India’s iron ore exports in March will slump as China, the world’s largest consumer of the steel-making raw material, reduces purchasing after stockpiles rose.
“Demand has dried up since the last week of February,” Rahul Baldota, president of the Federation of Indian Mineral Industries, said in a telephone interview today. Indian iron ore prices have fallen by $15 from $85 a tonne in February, he said.
The number of ships waiting to unload imported iron ore at ports in China surged 50 per cent in February from a month earlier due to lower demand, Scotia Capital Inc. wrote in a report this week.
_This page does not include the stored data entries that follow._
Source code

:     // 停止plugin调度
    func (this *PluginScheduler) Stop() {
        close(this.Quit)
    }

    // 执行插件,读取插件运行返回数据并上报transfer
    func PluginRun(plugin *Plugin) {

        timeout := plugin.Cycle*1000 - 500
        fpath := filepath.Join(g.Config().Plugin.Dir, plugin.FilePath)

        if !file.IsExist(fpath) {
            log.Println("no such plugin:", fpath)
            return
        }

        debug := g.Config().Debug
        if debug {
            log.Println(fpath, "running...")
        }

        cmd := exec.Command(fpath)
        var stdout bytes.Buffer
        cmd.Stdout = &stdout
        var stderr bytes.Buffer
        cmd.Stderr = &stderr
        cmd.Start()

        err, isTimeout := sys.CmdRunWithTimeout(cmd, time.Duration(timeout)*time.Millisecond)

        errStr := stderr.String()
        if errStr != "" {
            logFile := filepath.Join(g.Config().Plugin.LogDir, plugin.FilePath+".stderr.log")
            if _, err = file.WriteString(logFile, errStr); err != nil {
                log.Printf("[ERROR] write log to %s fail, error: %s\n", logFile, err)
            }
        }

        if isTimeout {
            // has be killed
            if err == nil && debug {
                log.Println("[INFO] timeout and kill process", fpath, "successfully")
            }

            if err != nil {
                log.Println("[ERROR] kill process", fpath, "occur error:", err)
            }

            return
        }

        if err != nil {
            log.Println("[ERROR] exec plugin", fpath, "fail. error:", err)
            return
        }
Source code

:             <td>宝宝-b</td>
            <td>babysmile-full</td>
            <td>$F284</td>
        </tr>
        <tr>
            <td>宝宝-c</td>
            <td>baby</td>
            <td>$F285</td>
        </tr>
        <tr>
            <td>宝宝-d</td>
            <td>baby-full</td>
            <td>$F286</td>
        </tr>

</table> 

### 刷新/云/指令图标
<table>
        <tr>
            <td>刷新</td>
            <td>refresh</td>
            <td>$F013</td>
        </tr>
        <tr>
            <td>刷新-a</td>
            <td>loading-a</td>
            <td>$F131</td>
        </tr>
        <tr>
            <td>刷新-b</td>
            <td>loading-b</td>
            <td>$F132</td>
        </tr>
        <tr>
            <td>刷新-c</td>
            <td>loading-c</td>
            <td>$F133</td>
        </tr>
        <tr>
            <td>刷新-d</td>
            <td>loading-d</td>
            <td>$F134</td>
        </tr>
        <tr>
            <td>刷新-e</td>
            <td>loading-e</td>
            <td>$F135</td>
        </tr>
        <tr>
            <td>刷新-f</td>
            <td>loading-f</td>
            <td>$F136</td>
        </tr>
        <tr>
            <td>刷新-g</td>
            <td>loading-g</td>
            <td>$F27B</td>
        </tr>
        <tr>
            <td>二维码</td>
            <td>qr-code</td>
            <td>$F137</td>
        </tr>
Indian exports in December and January had increased on higher Chinese purchase, the federation said.
“We are going back to the September-October levels,” Baldota said. “In February we may clock slightly higher sales but it’s a definite fall in March.” In October, Indian iron ore exports slumped to 1.5 million tons from 8 million tonnes a year earlier, according to the federation.
Benchmark steel prices in China have fallen 12 per cent since February 4 after mills increased output on expectation of demand coming from the government’s 4 trillion yuan ($585 billion) stimulus package. More than 60 per cent of Chinese mills are losing money now, the China Iron and Steel Association said February 23.
Prices for iron ore had the biggest weekly drop since October, according to UK-based Metal Bulletin Plc. Prices fell 8.5 per cent to $75 a tonne in the last week of February, according to Metal Bulletin.
“Steel production had ramped up too quickly in response to higher prices, which were driven by expectations of an economic recovery,” Na Liu, a Toronto-based analyst at Scotia Capital Inc., a unit of Bank of Nova Scotia, wrote in a report. “As a result, inventory rose sharply. The pullback of China’s steel market obviously has negative implications for iron ore.”